#### Bloque de texto

La cooperación en estos tres grandes campos de acción económica, tecnológica y ecológica no se resuelve mediante la iniciativa privada ni elaborando una simple agenda de inversiones. Ambas cosas son necesarias, pero sometidas a una planificación política común. De ahí la utilidad del consejo económico y tecnológico, uno que se tomara en serio nuestra cooperación económica en estos campos sobre la base de un soporte institucional común para programar, negociar, planificar y facilitar la ejecución de múltiples iniciativas.
Tercero. La relación UE-CELAC no debería ser incompatible con una participación creciente de la UE en las alianzas subregionales de América Latina. La Alianza del Pacífico, UNASUR, SICA… Aunque todas son organizaciones muy primarias en su integración, pueden ser plataformas de colaboración interesantes, pues conectan y armonizan intereses de un grupo de países más próximos coincidentes, en busca de una relación más eficaz. Una combinación flexible de acuerdos birregionales con actores bilaterales debiera ser también posible.
Cuarto. Los acuerdos de asociación y comercio con Chile, México y Mercosur deberían recibir un empujón definitivo en este semestre a partir de la cumbre. Chile y su acuerdo de modernizar y traer al siglo XXI el viejo acuerdo de 2000 debería ser ratificado en sede parlamentaria. Igual con México, para que sea aprobado por el Consejo y por las autoridades mexicanas. Y en el caso de Mercosur, para que sean definitivamente superadas las reticencias y las dudas surgidas sobre un texto en su día aprobado en la fase negociadora.

########
#### Material extraído

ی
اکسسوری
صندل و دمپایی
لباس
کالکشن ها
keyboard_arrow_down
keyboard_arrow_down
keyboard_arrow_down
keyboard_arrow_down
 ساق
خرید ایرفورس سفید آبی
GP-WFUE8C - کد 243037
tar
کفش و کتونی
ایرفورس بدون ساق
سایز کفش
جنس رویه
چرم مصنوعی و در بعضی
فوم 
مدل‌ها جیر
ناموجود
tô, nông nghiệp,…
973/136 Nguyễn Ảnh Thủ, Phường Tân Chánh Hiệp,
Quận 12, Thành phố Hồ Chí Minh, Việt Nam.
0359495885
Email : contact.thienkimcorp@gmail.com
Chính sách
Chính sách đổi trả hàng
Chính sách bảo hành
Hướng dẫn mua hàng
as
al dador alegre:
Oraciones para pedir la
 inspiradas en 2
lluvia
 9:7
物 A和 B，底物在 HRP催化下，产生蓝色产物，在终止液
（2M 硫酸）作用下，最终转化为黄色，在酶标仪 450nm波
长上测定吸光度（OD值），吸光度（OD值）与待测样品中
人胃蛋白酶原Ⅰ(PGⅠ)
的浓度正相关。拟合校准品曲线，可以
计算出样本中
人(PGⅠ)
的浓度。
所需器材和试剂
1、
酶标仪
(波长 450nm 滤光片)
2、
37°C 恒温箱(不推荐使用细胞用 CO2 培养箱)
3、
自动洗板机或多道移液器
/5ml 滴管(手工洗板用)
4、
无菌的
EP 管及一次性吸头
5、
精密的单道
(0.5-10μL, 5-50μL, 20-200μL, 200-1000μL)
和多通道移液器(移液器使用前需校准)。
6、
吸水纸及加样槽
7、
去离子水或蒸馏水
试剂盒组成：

########
#### Material extraído

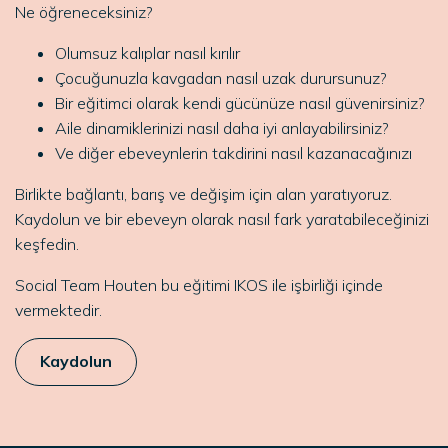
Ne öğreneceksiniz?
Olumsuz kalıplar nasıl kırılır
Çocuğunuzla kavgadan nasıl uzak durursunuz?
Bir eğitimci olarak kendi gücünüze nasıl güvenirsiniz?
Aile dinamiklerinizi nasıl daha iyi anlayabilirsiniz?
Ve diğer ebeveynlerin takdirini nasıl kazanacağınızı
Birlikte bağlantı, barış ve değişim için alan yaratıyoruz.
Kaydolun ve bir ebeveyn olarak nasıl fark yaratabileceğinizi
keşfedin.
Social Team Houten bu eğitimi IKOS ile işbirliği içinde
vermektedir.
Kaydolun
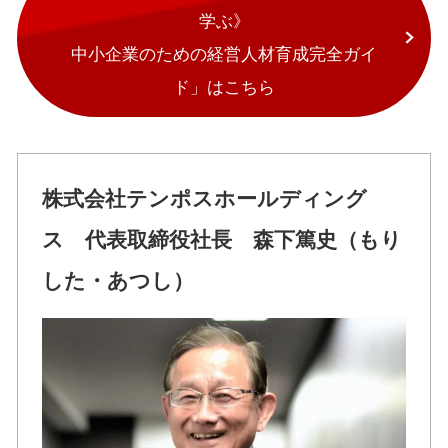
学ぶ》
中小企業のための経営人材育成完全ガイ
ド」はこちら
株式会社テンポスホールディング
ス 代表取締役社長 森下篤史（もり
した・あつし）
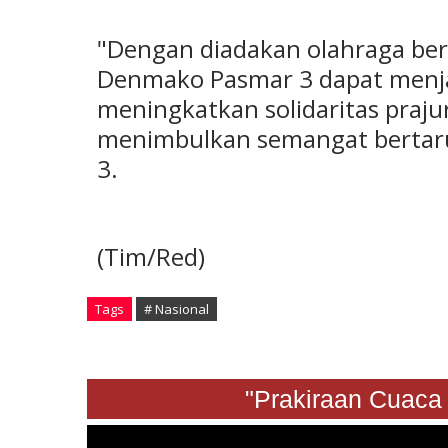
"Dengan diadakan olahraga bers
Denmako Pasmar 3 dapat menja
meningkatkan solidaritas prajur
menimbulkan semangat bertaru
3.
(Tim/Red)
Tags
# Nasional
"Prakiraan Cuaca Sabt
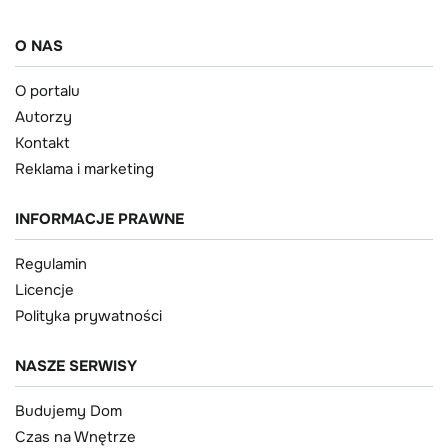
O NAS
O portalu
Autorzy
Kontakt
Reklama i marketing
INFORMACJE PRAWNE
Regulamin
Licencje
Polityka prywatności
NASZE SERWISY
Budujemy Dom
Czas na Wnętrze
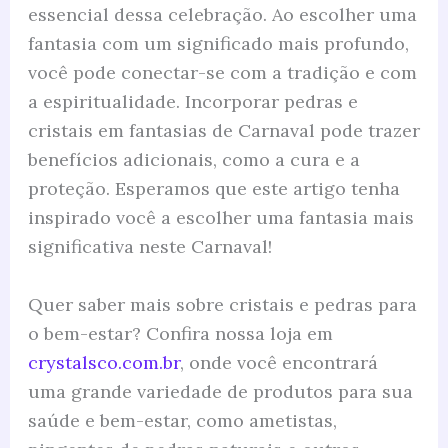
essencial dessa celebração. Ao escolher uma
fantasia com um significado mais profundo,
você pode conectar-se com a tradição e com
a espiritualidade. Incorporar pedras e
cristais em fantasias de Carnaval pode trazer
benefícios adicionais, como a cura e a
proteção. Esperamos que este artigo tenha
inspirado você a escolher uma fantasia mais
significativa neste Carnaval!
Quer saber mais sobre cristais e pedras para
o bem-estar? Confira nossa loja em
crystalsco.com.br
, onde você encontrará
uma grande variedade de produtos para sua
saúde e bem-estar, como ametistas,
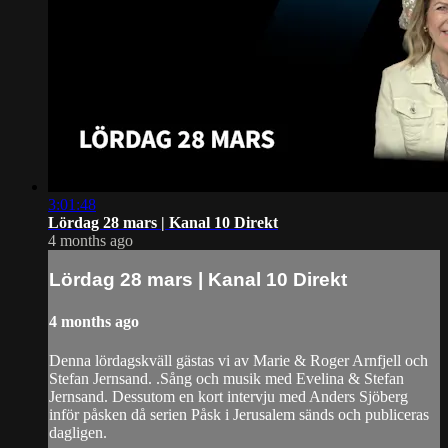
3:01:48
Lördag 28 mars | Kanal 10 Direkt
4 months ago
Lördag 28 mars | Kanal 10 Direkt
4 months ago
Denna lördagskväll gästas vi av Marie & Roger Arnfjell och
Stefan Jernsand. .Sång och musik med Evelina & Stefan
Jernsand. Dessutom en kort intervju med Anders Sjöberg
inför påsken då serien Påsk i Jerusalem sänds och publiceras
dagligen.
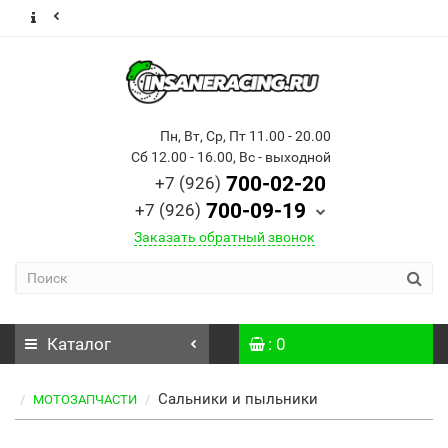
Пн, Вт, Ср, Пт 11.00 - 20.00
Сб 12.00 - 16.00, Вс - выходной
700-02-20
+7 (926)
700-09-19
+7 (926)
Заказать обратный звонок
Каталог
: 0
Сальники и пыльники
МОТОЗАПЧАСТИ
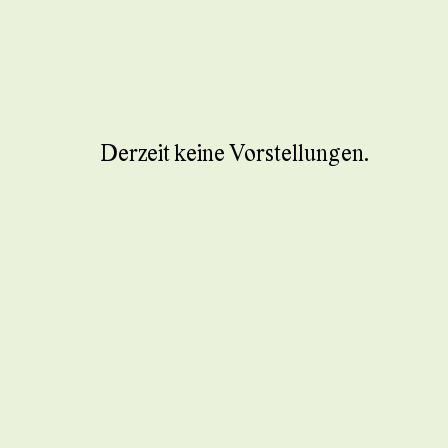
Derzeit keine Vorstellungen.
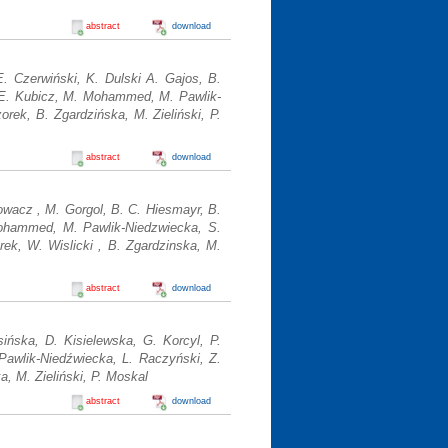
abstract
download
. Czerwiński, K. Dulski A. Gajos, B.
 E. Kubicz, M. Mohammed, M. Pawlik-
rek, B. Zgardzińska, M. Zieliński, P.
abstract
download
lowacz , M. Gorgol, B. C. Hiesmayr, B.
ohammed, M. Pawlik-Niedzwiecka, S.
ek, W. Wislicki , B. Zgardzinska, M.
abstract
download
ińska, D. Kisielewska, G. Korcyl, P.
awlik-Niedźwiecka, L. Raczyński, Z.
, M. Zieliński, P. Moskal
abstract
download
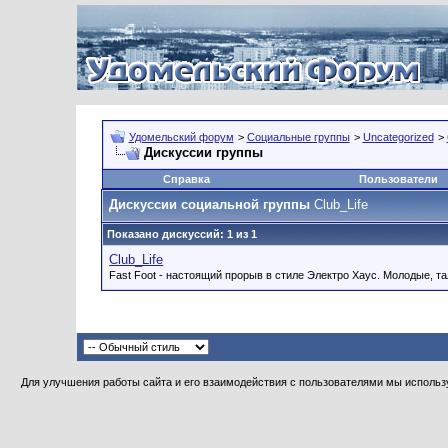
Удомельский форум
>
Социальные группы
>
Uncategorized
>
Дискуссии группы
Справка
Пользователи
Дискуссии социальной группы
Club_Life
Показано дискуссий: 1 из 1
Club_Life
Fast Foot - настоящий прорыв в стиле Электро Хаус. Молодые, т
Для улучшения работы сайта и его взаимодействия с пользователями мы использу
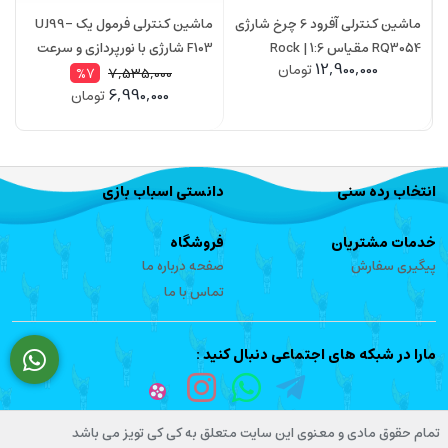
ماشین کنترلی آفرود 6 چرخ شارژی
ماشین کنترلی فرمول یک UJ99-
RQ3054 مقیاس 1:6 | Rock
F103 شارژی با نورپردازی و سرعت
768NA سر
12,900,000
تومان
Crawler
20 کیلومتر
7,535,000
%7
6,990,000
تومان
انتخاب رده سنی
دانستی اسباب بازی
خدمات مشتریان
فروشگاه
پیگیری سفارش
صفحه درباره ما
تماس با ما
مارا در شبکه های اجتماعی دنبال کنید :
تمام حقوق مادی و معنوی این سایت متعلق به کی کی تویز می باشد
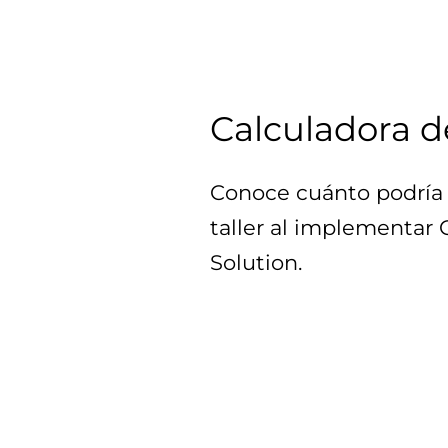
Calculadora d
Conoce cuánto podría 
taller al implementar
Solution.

########

> **Qué debe hacer**
Según el bloque de texto, ¿qué debería ocurrir con el acuerdo de Chile para modernizar el viejo acuerdo de 2000?

> **Respuesta escrita**
Debería ser ratificado en sede parlamentaria.